__TASK GOAL__. In duplicating the lines below, keep every word unchanged and drop the pictures.

__RECORDED INFORMATION__.
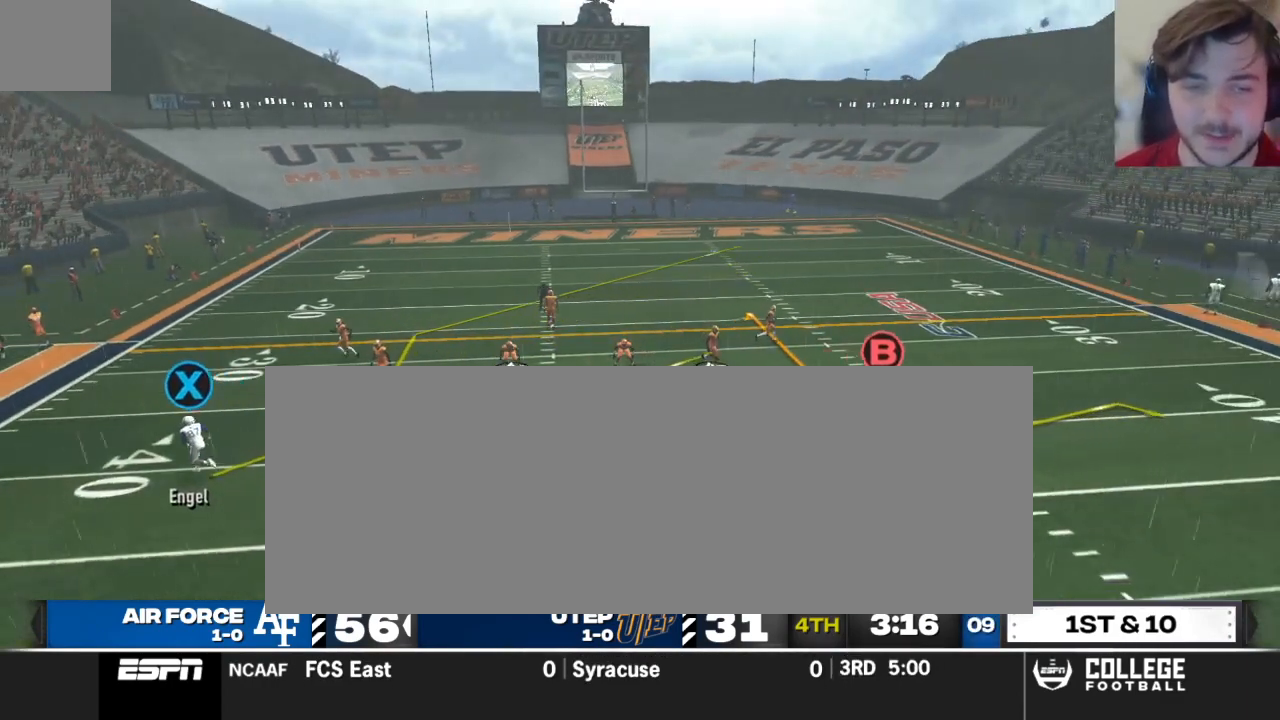
{"buttons": ["R2"], "left_stick": "center", "right_stick": "up", "events": []}
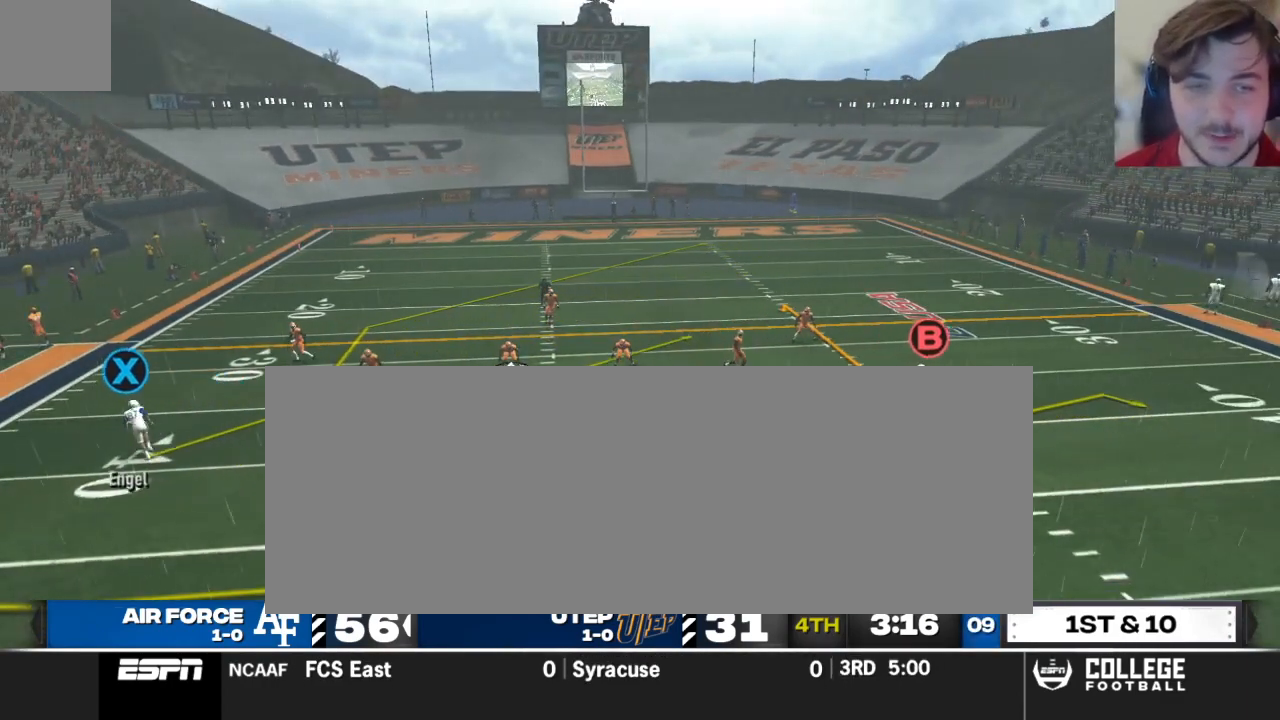
{"buttons": ["R2"], "left_stick": "center", "right_stick": "up", "events": []}
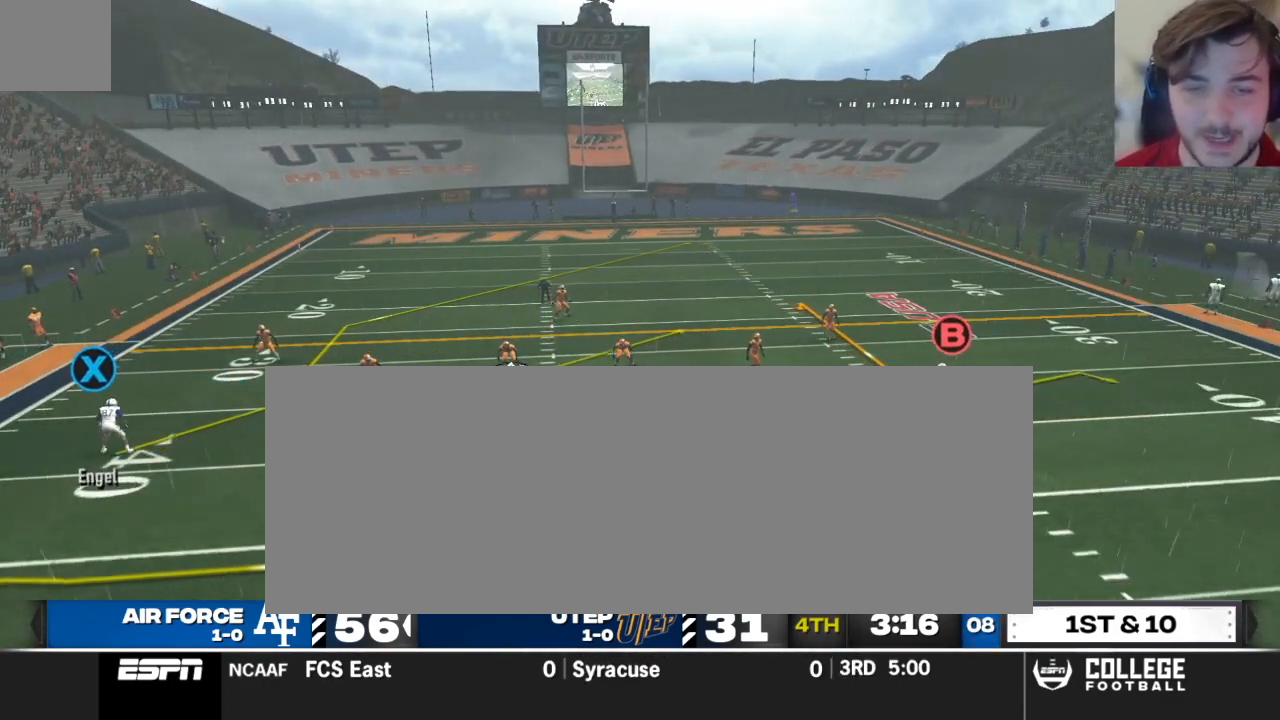
{"buttons": ["R2"], "left_stick": "center", "right_stick": "up", "events": []}
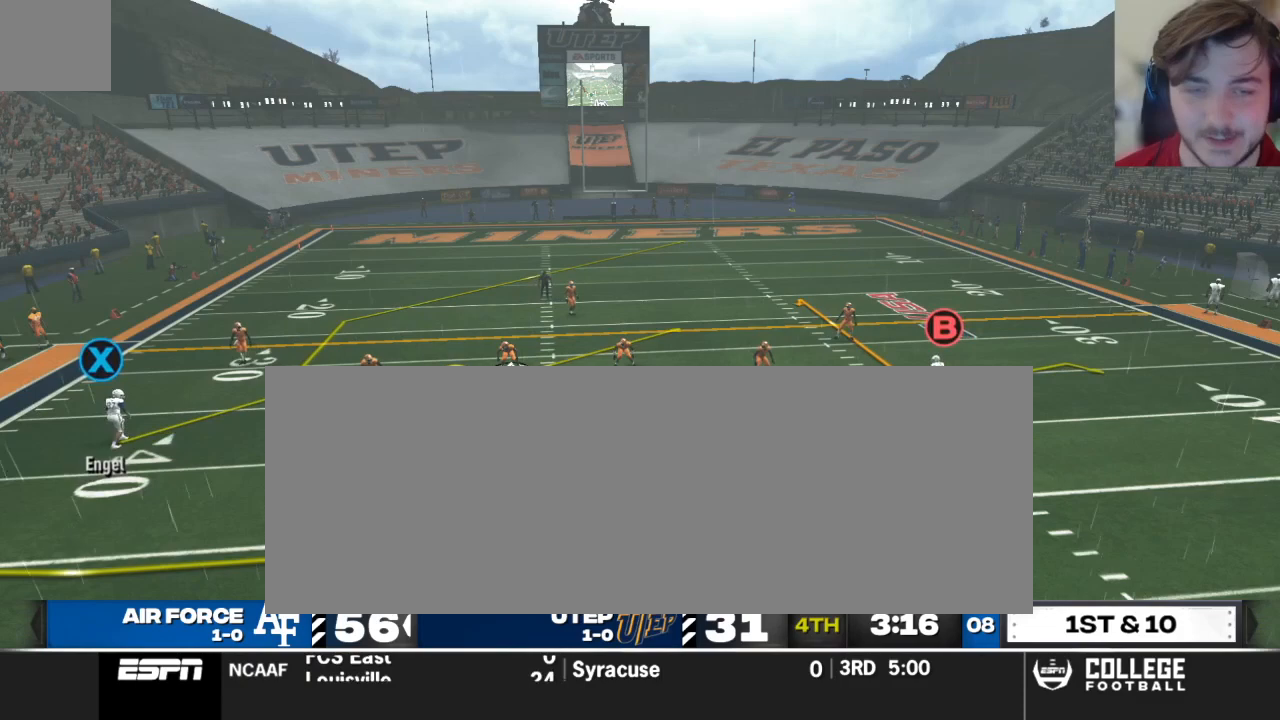
{"buttons": ["R2"], "left_stick": "center", "right_stick": "up", "events": []}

__ANSWER FOR THE TASK__.
{"buttons": ["R2"], "left_stick": "center", "right_stick": "up", "events": []}
{"buttons": ["R2"], "left_stick": "center", "right_stick": "up", "events": []}
{"buttons": ["R2"], "left_stick": "center", "right_stick": "up", "events": []}
{"buttons": ["R2"], "left_stick": "center", "right_stick": "up", "events": []}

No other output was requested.